Он говорит о Регуле, об Арминии, о стрелках Лютцова, о Кернере, о Фридрихе Штабсе, покушавшемся на жизнь императора Наполеона. Когда рассказ доходит до каких-нибудь геройских подвигов, лицо Жан-Мишеля сияет. Исторические фразы он произносит таким торжественным тоном, что понять их невозможно. Ему нравится томить слушателя, он видит в этом особое искусство; в самый острый момент он останавливается, делает вид, что поперхнулся, шумно сморкается; и сердце его ликует, когда Кристоф спрашивает, дрожа от нетерпения:

— А дальше?.. А дальше что, дедушка?..

Позже, когда Кристоф подрос, он разгадал дедушкины уловки и стал назло ему притворяться, будто его ничуть не интересует конец истории. Это очень огорчало бедного старика. Но сейчас мальчик весь во власти рассказчика. Он слушает, затаив дыханье; в наиболее драматических местах сердце у Кристофа начинает сильно биться. Он, правда, толком не разбирается в событиях и не представляет себе, где и когда совершались все эти подвиги; очень возможно, что дедушка был лично знаком с Арминием, а Регула — бог весь почему это взбрело ему в голову! — Регула сам Кристоф, может быть, видел в церкви в прошлое воскресенье. Но все равно, при рассказе о героических деяниях и у старика и у ребенка сердце ширится в груди от радости и восторга, словно они сами все это совершили, ибо и дедушка и внук — оба в равной мере дети.

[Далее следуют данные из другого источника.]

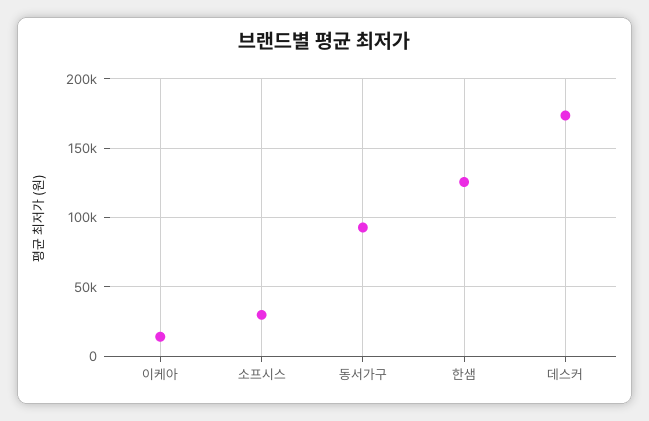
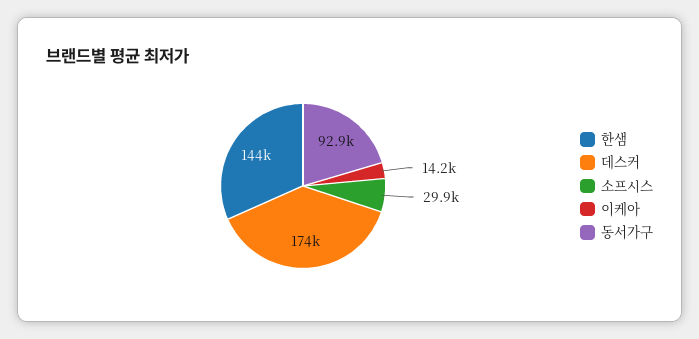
한샘: 125000 -> 144000

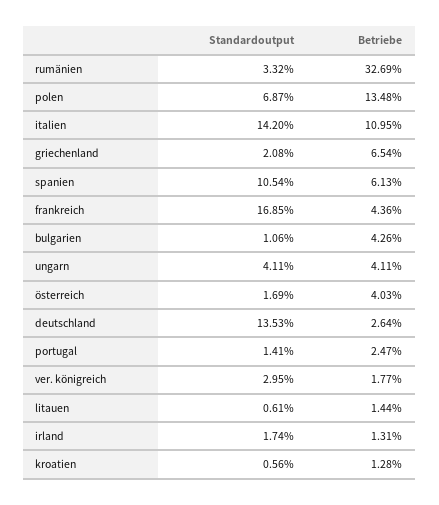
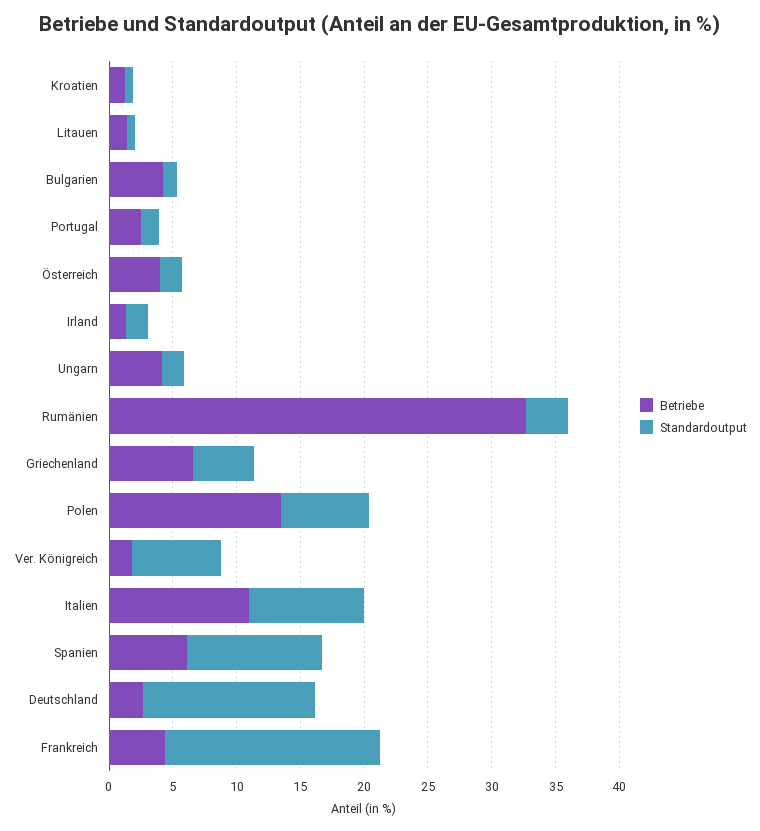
Standardoutput, italien: 14.2 -> 9
Standardoutput, griechenland: 2.08 -> 5
Standardoutput, ungarn: 4.11 -> 2
Standardoutput, ver. königreich: 2.95 -> 7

Но куда скучнее получалось, когда дедушка в самую патетическую минуту прерывал рассказ и переходил к своим излюбленным поучениям на духовно-нравственные темы. Поучения эти можно было свести к какой-нибудь совсем простой мысли — очень хорошей, конечно, но не слишком новой, например: «Лучше брать лаской, чем грубостью»; или: «Честь дороже жизни»; или: «Лучше быть добрым, чем злым» — только у дедушки это выходило гораздо запутаннее. Старик не опасался критики со стороны своей юной аудитории и разглагольствовал всласть с обычной для него неуклюжей высокопарностью, не стесняясь повторять одни и те же слова или оставлять фразы неоконченными или даже, безнадежно увязнув посреди речи, болтать что попало, лишь бы заполнить пробелы в мыслях. Стараясь придать своим словам большую силу, он сопровождал их жестами, которые частенько не вязались со смыслом. Кристоф слушал его почтительно: он считал, что дедушка очень красноречив, но скучноват.